DESCRIPTION OF THE REGISTRANT’S SECURITIES
REGISTERED PURUSANT TO SECTION 12 OF THE SECURITIES
EXCHNAGE ACT OF 1934, AS AMENDED
As of June 30, 2022, MacKenzie Realty Capital, Inc. (“we,” “our,” “us” or the “Company”) had one class of securities registered under Section 12 of the
Securities Exchange Act of 1934, as amended (the “Exchange Act”): its common stock with a par value of $0.0001 per share (“Common Stock”).
Pursuant to our articles of incorporation, our authorized capital stock consists of (i) eighty million (80,000,000) shares of Common Stock and (ii)
twenty million (20,000,000) shares of preferred stock, with a par value of $0.0001 per share. The following description summarizes the material terms of our capital stock. For a complete description of the matters set forth herein, you should refer
to our articles of incorporation, our bylaws, and the applicable provisions of Maryland General Corporation Law.

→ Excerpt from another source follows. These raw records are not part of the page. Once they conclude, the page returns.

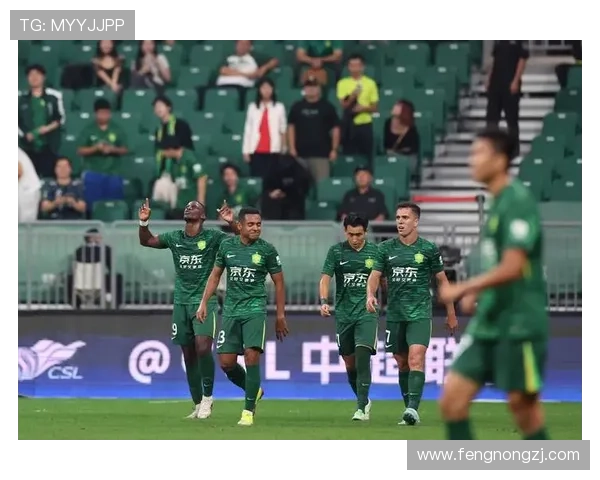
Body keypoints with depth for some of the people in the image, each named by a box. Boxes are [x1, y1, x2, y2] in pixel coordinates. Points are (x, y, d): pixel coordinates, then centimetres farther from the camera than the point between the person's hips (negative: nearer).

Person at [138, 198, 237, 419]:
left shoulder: (212, 237, -4)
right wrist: (143, 221, 5)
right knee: (188, 355, 5)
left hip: (204, 301, -4)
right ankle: (198, 405, 12)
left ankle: (207, 397, -4)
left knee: (203, 348, -21)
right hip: (181, 302, 4)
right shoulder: (174, 237, 9)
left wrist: (231, 223, -24)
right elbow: (146, 241, 22)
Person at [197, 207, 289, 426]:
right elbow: (215, 275, 15)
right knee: (226, 362, 0)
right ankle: (253, 390, 28)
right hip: (231, 309, 3)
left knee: (251, 355, -17)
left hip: (255, 309, -3)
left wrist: (280, 316, 3)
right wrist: (204, 303, 9)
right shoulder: (227, 246, 4)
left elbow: (279, 282, 4)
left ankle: (248, 411, -10)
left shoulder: (267, 250, -4)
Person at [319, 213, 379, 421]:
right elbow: (325, 278, -6)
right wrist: (324, 301, -21)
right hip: (343, 314, 2)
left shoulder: (375, 251, 1)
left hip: (367, 312, -2)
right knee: (349, 363, 10)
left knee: (363, 356, -18)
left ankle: (362, 408, -18)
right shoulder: (336, 251, 0)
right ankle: (364, 400, 32)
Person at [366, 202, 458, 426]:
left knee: (416, 359, -19)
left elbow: (442, 281, 7)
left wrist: (451, 314, 9)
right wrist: (370, 295, -20)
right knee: (402, 363, 9)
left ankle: (413, 408, -28)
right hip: (395, 313, 4)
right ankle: (409, 409, 18)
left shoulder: (428, 249, -1)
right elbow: (375, 275, 2)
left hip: (420, 314, -4)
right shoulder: (386, 248, 6)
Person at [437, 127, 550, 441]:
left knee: (522, 402, 0)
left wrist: (463, 289, -18)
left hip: (519, 322, -8)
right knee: (453, 397, 0)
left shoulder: (518, 201, -15)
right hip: (488, 322, 8)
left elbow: (512, 267, -22)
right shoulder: (497, 202, 12)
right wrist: (477, 294, 10)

Defined terms used herein and not defined herein shall have the meaning ascribed to such terms in our Annual Report on Form 10-K.

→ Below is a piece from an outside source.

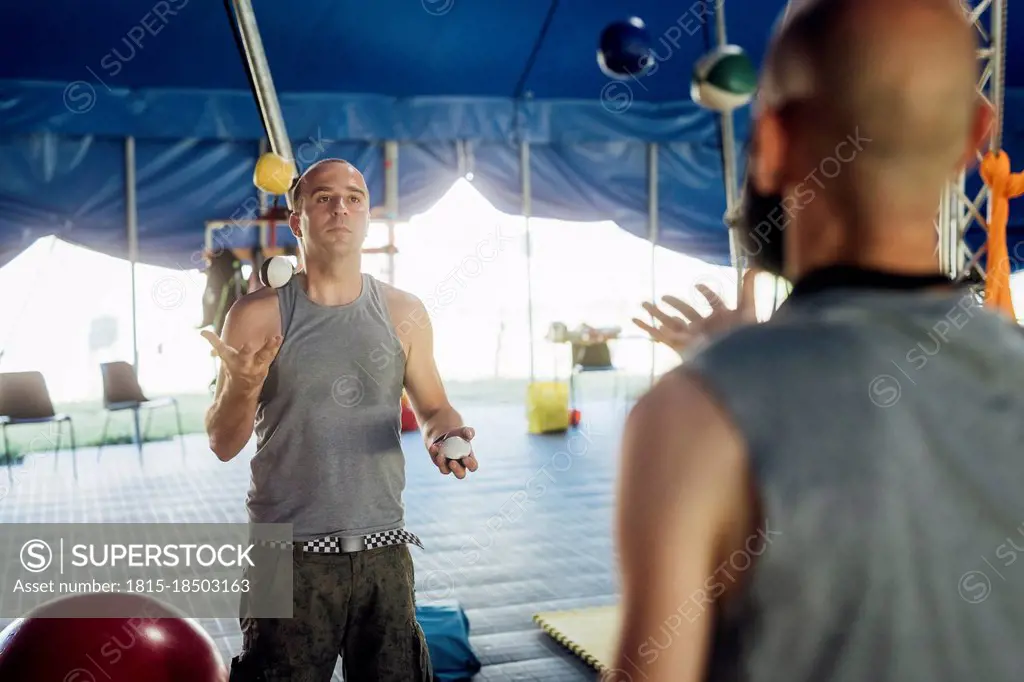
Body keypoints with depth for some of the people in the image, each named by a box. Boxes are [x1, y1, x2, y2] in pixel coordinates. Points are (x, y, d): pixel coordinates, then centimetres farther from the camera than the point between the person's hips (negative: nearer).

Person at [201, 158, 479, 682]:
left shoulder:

All Shares of our common stock have equal rights as to earnings, assets, voting, and dividends and, when they are issued, will be duly authorized,
validly issued, fully paid and nonassessable. Dividends may be paid to the holders of our common stock if, as and when authorized by our Board of Directors and declared by us out of assets legally available therefor. Shares of our common stock have
no preemptive, conversion or redemption rights and are freely transferable, except where their transfer is restricted by federal and state securities laws, by contract or by our Charter. In the event of our liquidation, dissolution or winding up,
each Share would be entitled to share ratably in all our assets that are legally available for distribution after we pay all debts and other liabilities and subject to any preferential rights of holders of our preferred stock, if any preferred
stock is outstanding at such time. Each Share is entitled to one vote exclusively on all matters submitted to a vote of stockholders, including the election of directors. Except as provided with respect to any other class or series of stock, the
holders of our common stock will possess exclusive voting power. The majority of the outstanding Shares may, without needing the concurrence of any Sponsor (i) amend the Charter; (ii) dissolve MRC; and (iii) approve or disapprove the sale of all or
substantially all of our assets, when such sale is to be made other than in the ordinary course of our business. Additionally, a Sponsor may not, without the concurrence of a majority of the Shares (x) amend the Charter, except for amendments that
do not adversely affect the rights of our stockholders; (y) sell all or substantially all of our assets, when such sale is to be made other than in the course of our ordinary business; and (z) cause the merger or other reorganization of the
business. A Sponsor may not vote on or consent to matters submitted to the stockholder regarding any transaction between us and such Sponsor. When determining the existence of the requisite percentage of shares needed to approve a matter on which a
Sponsor may not vote or consent, any Shares held by such Sponsor may not be included. There is no cumulative voting in the election of directors, which means that holders of a majority of the outstanding Shares can elect all of our directors, and
holders of less than a majority of such Shares will be unable to elect any director.